◆ SET EXERCISE 1
Translate this sentence from the blog posts into Spanish: "Real success is achieving what you weren't sure you could."
◆ SET EXERCISE 2
Write a continuation of the blog posts that picks up from their final line.

◆ EXTRACT
-----

Wednesday 24 April 2013

Aim Higher

Any project that is going to motivate you to keep at it has to challenge your sense of what's possible. Give yourself room for half-measures and shortcuts and you'll almost certainly find an excuse to use them.

That's why your mission and your standards have to be higher, purer and more difficult to achieve than other people's if you're going to do better, be better and make more of a difference.

Easy is boring, anyway.

Real success is achieving what you weren't sure you could.

Roy

Wednesday 10 April 2013

Synergy - When It All Falls Into Place

When things start falling into place so that each 'thing' supports every other thing in some way, or when you start to notice a common theme in the disparate things you're involved with, when things (and people) start to come together, that's synergy.

You can't really force synergy. Yes, you can look for 'congruence' in what you do, but that's really about consciously cutting your workload by being consistent and repurposing what you do to get the maximum mileage out of it.

Synergy seems to happen more by accident. Or at least, we don't consciously seek it out - but then, the brain is a mysterious thing.

So when you look at your client list, friends list or your interests, can you spot a theme? Interests can be wide-ranging at first glance and yet somehow...

-----

(Some entries)
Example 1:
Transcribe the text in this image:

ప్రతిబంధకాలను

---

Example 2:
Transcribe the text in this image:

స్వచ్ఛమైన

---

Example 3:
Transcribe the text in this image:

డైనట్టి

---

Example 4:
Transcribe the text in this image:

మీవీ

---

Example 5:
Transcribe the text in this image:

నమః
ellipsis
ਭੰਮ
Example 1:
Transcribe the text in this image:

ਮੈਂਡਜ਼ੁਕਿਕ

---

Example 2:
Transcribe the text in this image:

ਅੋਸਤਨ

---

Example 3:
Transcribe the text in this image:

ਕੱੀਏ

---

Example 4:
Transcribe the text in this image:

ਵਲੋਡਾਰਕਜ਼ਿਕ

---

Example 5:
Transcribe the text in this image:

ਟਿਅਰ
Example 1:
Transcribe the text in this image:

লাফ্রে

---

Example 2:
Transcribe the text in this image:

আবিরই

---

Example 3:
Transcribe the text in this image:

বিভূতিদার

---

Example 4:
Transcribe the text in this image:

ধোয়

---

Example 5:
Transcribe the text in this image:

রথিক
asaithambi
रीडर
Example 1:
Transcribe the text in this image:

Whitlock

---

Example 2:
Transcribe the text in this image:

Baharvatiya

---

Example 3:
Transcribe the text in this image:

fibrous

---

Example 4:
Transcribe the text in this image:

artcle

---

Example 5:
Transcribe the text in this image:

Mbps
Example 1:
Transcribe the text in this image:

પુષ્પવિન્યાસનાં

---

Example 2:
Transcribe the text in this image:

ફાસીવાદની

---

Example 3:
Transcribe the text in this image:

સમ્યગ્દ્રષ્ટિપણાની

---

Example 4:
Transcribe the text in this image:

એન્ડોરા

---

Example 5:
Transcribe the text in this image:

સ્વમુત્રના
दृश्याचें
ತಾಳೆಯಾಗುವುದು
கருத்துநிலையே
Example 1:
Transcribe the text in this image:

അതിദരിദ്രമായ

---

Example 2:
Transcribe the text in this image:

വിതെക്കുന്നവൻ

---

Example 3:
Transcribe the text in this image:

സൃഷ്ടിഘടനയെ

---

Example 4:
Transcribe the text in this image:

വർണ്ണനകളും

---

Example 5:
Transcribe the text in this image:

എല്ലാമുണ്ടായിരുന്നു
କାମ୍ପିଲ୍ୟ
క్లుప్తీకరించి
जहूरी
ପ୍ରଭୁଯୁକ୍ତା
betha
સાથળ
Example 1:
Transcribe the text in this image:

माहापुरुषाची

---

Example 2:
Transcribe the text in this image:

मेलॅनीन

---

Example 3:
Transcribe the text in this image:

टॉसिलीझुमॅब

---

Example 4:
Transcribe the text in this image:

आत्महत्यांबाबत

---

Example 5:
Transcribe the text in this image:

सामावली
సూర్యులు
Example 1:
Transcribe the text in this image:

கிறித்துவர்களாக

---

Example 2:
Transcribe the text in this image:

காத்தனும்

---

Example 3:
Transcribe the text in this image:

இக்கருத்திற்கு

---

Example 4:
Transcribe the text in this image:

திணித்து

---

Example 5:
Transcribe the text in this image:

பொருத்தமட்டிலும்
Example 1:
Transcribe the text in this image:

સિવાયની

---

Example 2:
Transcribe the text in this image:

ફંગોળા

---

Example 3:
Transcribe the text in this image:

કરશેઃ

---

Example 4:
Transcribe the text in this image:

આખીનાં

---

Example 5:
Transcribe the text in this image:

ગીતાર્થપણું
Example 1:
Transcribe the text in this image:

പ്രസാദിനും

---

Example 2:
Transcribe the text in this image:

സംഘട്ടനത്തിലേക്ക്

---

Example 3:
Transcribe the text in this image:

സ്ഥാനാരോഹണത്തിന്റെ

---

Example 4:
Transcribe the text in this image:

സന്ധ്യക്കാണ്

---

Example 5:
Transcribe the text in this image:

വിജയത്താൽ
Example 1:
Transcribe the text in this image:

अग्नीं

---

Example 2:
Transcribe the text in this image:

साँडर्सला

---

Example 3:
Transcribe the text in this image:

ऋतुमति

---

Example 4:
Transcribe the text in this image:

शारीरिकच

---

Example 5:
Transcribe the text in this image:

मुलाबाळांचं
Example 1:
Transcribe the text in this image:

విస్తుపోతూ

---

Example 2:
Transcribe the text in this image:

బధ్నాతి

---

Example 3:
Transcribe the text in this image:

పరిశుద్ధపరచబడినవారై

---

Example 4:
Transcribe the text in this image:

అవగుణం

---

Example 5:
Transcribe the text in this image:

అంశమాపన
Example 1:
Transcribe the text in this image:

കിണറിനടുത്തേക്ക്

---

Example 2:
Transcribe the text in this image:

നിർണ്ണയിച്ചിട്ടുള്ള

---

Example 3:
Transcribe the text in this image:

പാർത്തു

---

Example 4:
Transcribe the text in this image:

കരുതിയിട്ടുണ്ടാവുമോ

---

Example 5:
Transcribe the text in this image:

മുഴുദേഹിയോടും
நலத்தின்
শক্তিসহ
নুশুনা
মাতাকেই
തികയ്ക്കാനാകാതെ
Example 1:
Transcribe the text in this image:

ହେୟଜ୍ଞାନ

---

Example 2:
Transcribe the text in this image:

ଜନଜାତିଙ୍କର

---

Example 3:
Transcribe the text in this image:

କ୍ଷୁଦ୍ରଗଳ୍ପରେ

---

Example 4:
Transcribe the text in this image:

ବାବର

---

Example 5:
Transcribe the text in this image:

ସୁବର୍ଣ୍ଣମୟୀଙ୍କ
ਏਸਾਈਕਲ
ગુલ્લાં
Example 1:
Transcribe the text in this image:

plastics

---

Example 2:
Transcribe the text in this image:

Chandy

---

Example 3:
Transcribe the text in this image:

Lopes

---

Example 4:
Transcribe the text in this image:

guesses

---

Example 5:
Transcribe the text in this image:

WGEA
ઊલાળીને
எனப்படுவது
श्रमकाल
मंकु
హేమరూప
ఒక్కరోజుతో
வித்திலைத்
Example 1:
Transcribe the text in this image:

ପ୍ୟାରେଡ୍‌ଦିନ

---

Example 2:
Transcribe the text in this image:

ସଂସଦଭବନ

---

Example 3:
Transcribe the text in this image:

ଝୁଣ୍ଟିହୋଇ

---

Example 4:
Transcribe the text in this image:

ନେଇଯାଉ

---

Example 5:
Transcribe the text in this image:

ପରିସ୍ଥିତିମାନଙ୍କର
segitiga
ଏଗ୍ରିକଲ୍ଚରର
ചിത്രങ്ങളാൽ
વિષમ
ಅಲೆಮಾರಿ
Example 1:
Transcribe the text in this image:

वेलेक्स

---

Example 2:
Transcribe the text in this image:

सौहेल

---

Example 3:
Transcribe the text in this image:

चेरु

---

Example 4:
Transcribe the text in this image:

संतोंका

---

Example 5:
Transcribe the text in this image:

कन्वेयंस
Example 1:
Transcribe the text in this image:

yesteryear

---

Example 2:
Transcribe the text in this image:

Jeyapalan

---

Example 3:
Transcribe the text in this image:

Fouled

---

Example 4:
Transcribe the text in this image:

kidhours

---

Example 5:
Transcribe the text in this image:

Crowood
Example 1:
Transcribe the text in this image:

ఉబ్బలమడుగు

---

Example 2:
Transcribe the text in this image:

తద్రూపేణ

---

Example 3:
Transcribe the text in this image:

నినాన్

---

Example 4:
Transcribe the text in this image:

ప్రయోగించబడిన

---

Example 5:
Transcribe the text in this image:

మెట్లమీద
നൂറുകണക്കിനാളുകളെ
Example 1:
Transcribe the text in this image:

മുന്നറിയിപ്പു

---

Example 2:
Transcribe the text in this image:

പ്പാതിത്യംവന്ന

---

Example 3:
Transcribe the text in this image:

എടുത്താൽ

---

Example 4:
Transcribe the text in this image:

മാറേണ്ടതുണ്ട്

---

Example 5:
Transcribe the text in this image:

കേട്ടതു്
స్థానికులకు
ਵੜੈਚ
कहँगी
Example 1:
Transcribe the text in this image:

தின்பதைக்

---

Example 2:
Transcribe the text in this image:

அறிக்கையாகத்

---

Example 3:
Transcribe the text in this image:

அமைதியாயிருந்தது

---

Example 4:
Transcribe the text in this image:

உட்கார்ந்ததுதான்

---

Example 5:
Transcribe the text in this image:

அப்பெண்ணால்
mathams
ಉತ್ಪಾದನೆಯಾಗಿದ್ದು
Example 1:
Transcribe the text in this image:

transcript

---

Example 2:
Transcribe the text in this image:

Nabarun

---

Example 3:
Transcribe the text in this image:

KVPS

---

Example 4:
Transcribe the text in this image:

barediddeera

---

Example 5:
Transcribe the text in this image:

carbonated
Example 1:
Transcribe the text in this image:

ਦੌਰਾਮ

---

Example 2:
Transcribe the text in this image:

-----

◆ ANSWER 1
El verdadero éxito es lograr lo que no estabas seguro de poder lograr.

◆ ANSWER 2
With our client list and ongoing projects we're starting to notice a definite theme. Mainly, it's people and science. Particularly the science of people, from diet to behaviour (more closely linked than we usually realise), taking in motivation, self-esteem, goals and ambitions, 'mentality' and psychiatric and physical health.

And all these subjects involve equipping ourselves with the right tools and understanding how to use the tools we've got. That's why one of our most recent clients struck such an obvious chord with both of us. After all, what could be a better fit with everything we've done recently than the 'Human Toolbox'?

Lindy Wheeler is fascinating, caring and, above all, knowledgeable about the human mind and brain and the 'human tools' we all have within us to change the way we think and act and so transform the results we can achieve. Her workshop on 27th April is a 'must-attend' event if you're at all interested in human potential, and especially your own!

Meanwhile, have a think about what you've been drawn towards recently and what seems to be falling into place in your life, work and career. If you've been wondering what to do with the rest of your life (or the next episode of it), you might well find a clue right there.

Maybe go with the flow for a while...

Roy

Friday 5 April 2013

Western Science? There's No Such Thing (and why that matters)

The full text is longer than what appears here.